Is there any special purpose to having the resistor in series. I've done it to reduce current coil but not to this extent. Was the old relay modified so that mechanically the core was never allowed to close, like in the old voltage regulators on generators. Is the indicator neon or does this also put a load on the circuit? Given that a resistor in series with the relay would give less reliable operation, there must be a purpose. A mechanical shock could cause this relay to drop out. Could you indicate what this relay controls. I've seen pull in currents for even the same relay vary more than 40% in the same lot. You may have just gotten lucky.

 

[JatTiw]

Hi OperaHouse
This arrangment is to check "breaker trip circuit healthy" indication. The Indication lamp (Incandescent Type) along with resistance is connected in series with trip coil (20 ohm resiatance). In parallel to trip coil auxiliary relay is connected. These relays shall pick-up only when there is trip signal (from relay etc). Recently auxiliary relay was replaced. The orignal relay (4.5W) was replaced by new 7.8W relay

 

[electricpete]

My 2 cents in response to Buzz' question: yes current determines pickup for a given relay. But when comparing two different relays, all bets are off.

It sounds to me like you need to add more series resistance to keep your coil from picking up when you don't want it to. Maybe relay manufacturer can tell you at what current/voltage pickup is expected. Or you can measure it on the bench. Or if you tell us the part number maybe someone will look it up on the internet.

 

[BJC]

Check the circuit. Soudnd like your running a coil through a GE ET-16 indicating lamp. I would guess there is a wiring error and the lamp is supposed to energize through a contact on the relay. The coil should energize via some other path.

 

[electricpete]

I guess I do have a question about the circuit as described by the original poster. Under what circumstances can the aux relay ever deenergize?

Here's the way I picture it

Vin
|
-------
| |
RL TripContact
| |
R |
| |
-------
| |
TC AuxRelay
| |
------- Ground.

Where:
Input voltage applied between Vin and Ground
RL = Red Light
R = resistor
TripContact - the contact that closes to initiate trippign
TC = Trip Coil
Aux = Aux Relay to sense tripping

Maybe there are some tc b contacts in series with TC.

Is this right or missing something?

 

[electricpete]

I withdraw the question at beginning of previous post. It was a moment of stupidness.

Assuming the drawing is correct:
- Normal operation with TripContact open the aux relay is deenergized since current is limited.
- When TripContact closes the aux relay picks up.

My proposed fix as mentioned is to increase resistance.
I don't understand why BJC suggests there is a miswiring.

 

[JatTiw]

I will re-write the whole question:
+ VE
---------------
| |
RL Trip Contact
| |
LAMP |
| |
-------
| |
Bkr NO |
Contact |
| |
TC Aux.Relay
| |
--------------- -VE



RL-Resistance 2000 ohm
Lamp- Indication Lamp
TC - Trip Coil
Aux.
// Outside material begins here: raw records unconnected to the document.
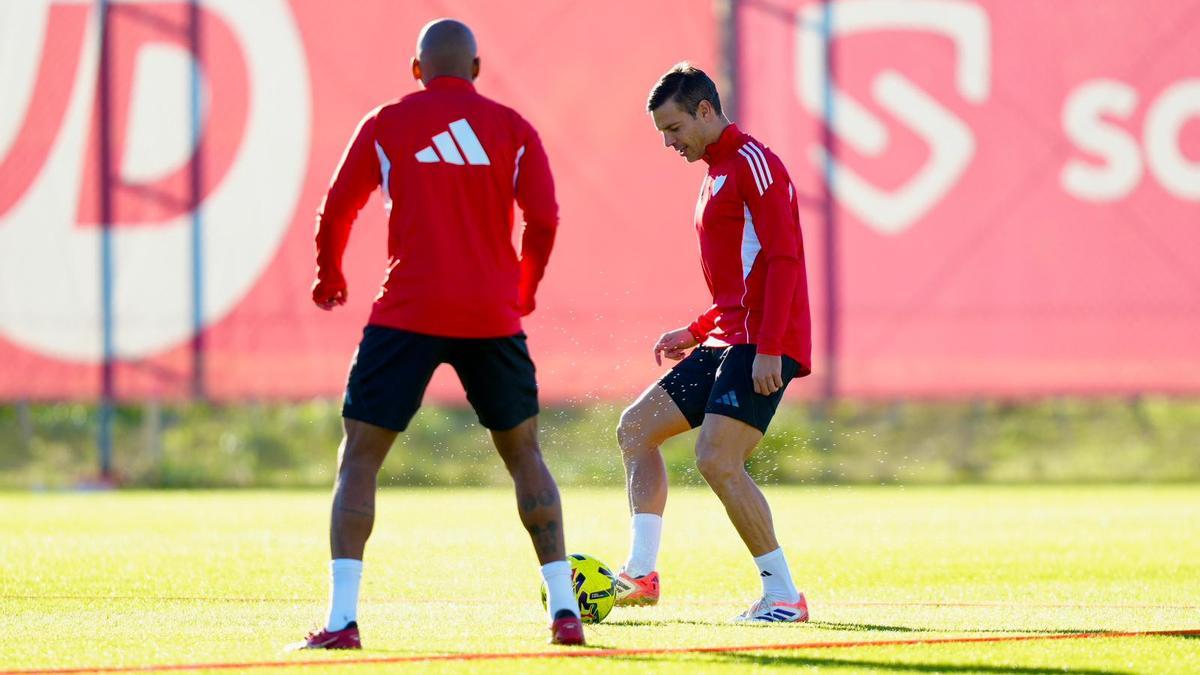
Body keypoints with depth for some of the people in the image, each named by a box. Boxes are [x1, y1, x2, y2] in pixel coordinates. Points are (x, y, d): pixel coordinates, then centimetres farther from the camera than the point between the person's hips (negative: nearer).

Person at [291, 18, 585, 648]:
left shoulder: (386, 124, 5)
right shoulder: (512, 129, 7)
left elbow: (335, 212, 7)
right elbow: (543, 221, 1)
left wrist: (329, 277, 26)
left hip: (409, 312, -2)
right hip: (493, 314, 2)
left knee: (359, 458, 3)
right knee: (524, 453, 18)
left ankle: (341, 619, -10)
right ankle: (564, 608, 12)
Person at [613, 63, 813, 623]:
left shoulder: (752, 163, -10)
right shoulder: (717, 174, 21)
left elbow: (782, 258, -19)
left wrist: (768, 348, -24)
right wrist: (696, 333, 18)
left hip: (762, 346, -10)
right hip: (727, 340, 11)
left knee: (716, 458, -19)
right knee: (637, 426, 10)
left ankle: (783, 595, -12)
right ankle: (641, 573, 8)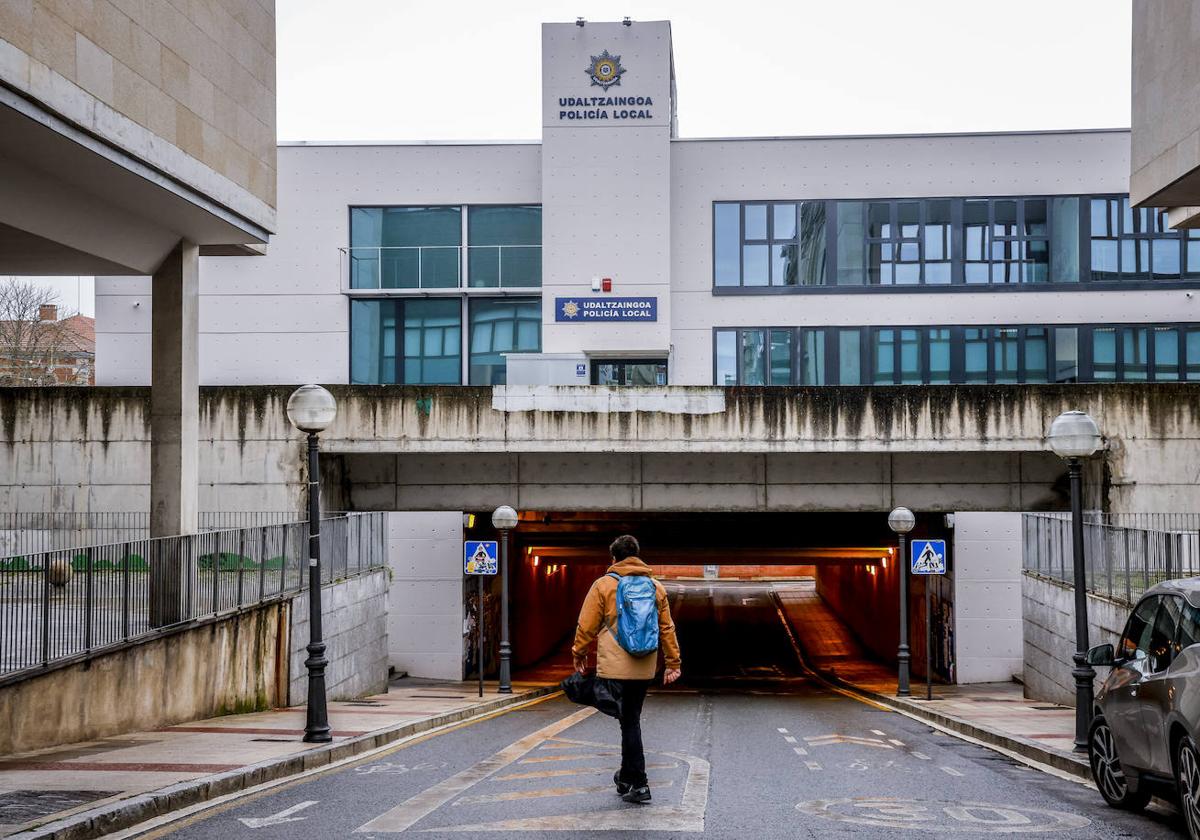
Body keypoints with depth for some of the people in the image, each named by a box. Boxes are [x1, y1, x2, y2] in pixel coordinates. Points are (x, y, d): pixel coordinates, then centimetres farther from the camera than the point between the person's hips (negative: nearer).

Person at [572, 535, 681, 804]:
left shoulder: (603, 585, -3)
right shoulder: (656, 587, 9)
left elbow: (587, 625, -1)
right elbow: (667, 628, 10)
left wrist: (579, 654, 14)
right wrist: (672, 663, 15)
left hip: (616, 667, -4)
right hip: (645, 667, 4)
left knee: (629, 721, -1)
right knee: (631, 719, 16)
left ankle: (639, 784, -4)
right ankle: (627, 777, 24)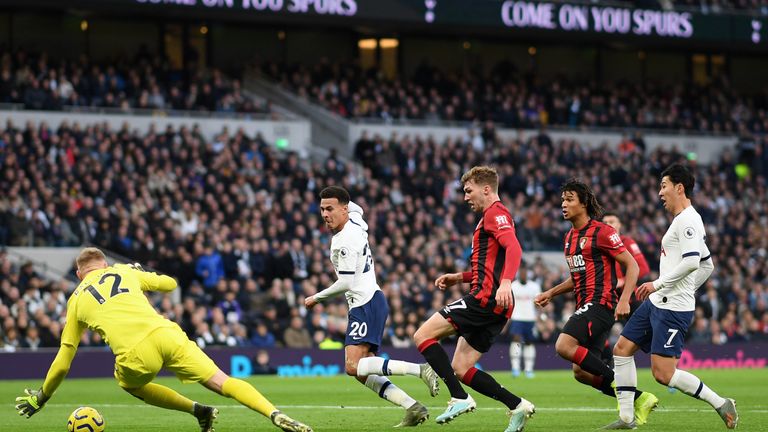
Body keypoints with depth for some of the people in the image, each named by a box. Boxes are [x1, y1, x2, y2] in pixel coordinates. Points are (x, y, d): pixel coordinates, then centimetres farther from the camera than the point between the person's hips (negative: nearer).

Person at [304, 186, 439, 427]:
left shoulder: (345, 240, -15)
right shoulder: (354, 216, 12)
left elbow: (346, 283, -15)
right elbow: (354, 207, 37)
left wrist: (317, 298, -4)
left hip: (366, 304, -10)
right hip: (363, 305, 10)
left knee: (353, 366, -23)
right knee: (362, 372, 6)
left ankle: (419, 370, -27)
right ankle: (413, 409, 1)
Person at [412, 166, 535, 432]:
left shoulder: (495, 213, -6)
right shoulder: (490, 218, 27)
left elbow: (513, 248, -24)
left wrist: (505, 282, -39)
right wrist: (460, 277, 26)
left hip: (485, 299, -10)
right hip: (494, 309, 10)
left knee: (423, 335, -11)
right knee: (460, 368, 8)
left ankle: (460, 398, -18)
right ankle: (517, 406, 1)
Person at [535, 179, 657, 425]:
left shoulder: (601, 232, -9)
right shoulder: (570, 237, 17)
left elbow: (632, 266, -11)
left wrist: (624, 300, -21)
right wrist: (551, 293, 20)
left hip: (601, 302, -9)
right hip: (585, 305, 9)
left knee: (564, 346, -26)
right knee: (581, 372, 3)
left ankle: (617, 380, -16)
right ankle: (640, 400, 11)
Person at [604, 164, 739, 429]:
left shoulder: (687, 220, -13)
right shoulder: (684, 220, 18)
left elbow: (691, 262, -26)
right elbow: (707, 266, 25)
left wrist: (657, 284, -21)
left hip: (673, 308, -11)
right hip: (657, 302, 11)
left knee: (663, 373, -14)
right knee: (622, 349, 8)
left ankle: (721, 404, -5)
Relay- Orignal relay has 4.5W & new relay has 7.8W coil
(Trip & Aux. relay rated for 120 V DC)

The problem is as Under:

Under Normal conditions the indication lamp is ON (Shows bkr trip circuit is healthy) & aux. Relay & trip relay will not pick-up. In case of fault the trip contact (from protective relay) will provide 125 V DC & the trip relay & aux. Relay will pick-up. The problem is after replacing Aux. Relay with new relay, the new aux. relay is picking-up under normal condition (without trip signal).
I feel to pick-up a relay, a potential difference is required (Which should be rated voltage) & this will cause flow of current. With the circuit I had the 2000-ohm resistor is giving me sufficent voltage drop that the relay should not pick-up. But actually it is picking-up.
I could not understand why it is picking up?

 

[electricpete]

Looks like the same diagram. It still sounds like you need to increase the series resistance to get this relay to work as desired (or go back to the original coil style). What other choice do you have?

With some very simple measurements you can determine the coil pickup current (or voltage), confirm the coil resistance and other component resistances, and select resistance accordingly. Or take a shot in the dark and add another 2000ohm resistor in series and see if it works.